══ Extracted data ══

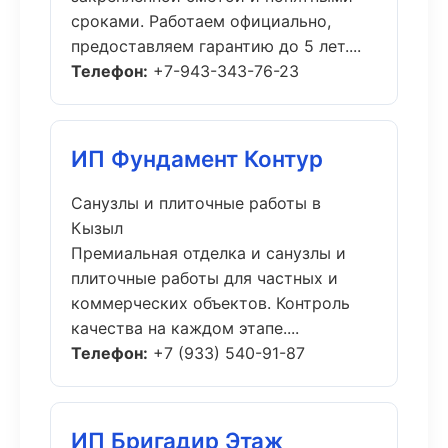
сроками. Работаем официально,
предоставляем гарантию до 5 лет....
Телефон:
+7-943-343-76-23
ИП Фундамент Контур
Санузлы и плиточные работы в
Кызыл
Премиальная отделка и санузлы и
плиточные работы для частных и
коммерческих объектов. Контроль
качества на каждом этапе....
Телефон:
+7 (933) 540-91-87
ИП Бригадир Этаж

═══

• **Brief**
Format the text lines of the material above as a JSON list of strings, one string per line, leaving out blank lines and the pictures.

• **Your solution**
[
  "сроками. Работаем официально,",
  "предоставляем гарантию до 5 лет....",
  "Телефон:",
  "+7-943-343-76-23",
  "ИП Фундамент Контур",
  "Санузлы и плиточные работы в",
  "Кызыл",
  "Премиальная отделка и санузлы и",
  "плиточные работы для частных и",
  "коммерческих объектов. Контроль",
  "качества на каждом этапе....",
  "Телефон:",
  "+7 (933) 540-91-87",
  "ИП Бригадир Этаж"
]